Source data section start

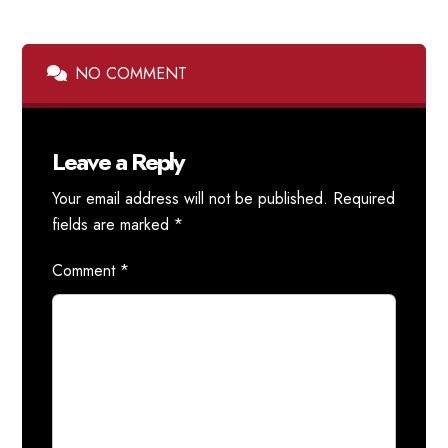
NO COMMENT
Leave a Reply
Your email address will not be published.
Required
fields are marked
*
Comment
*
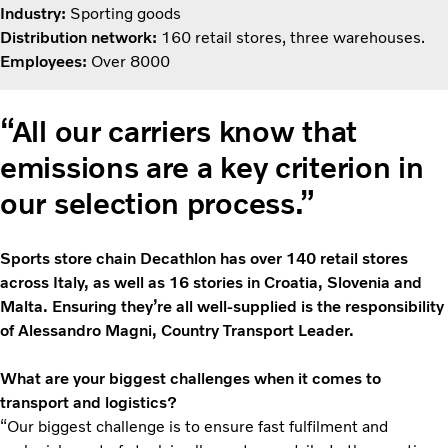
Industry:
Sporting goods
Distribution network:
160 retail stores, three warehouses.
Employees:
Over 8000
“All our carriers know that
emissions are a key criterion in
our selection process.”
Sports store chain Decathlon has over 140 retail stores
across Italy, as well as 16 stories in Croatia, Slovenia and
Malta. Ensuring they’re all well-supplied is the responsibility
of Alessandro Magni, Country Transport Leader.
What are your biggest challenges when it comes to
transport and logistics?
“Our biggest challenge is to ensure fast fulfilment and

Source data section end

▸ **The problem**
Print all entries exactly. The images do not belong in the copy.

▸ **Result for this task**
NO COMMENT
Leave a Reply
Your email address will not be published.
Required
fields are marked
*
Comment
*
Industry:
Sporting goods
Distribution network:
160 retail stores, three warehouses.
Employees:
Over 8000
“All our carriers know that
emissions are a key criterion in
our selection process.”
Sports store chain Decathlon has over 140 retail stores
across Italy, as well as 16 stories in Croatia, Slovenia and
Malta. Ensuring they’re all well-supplied is the responsibility
of Alessandro Magni, Country Transport Leader.
What are your biggest challenges when it comes to
transport and logistics?
“Our biggest challenge is to ensure fast fulfilment and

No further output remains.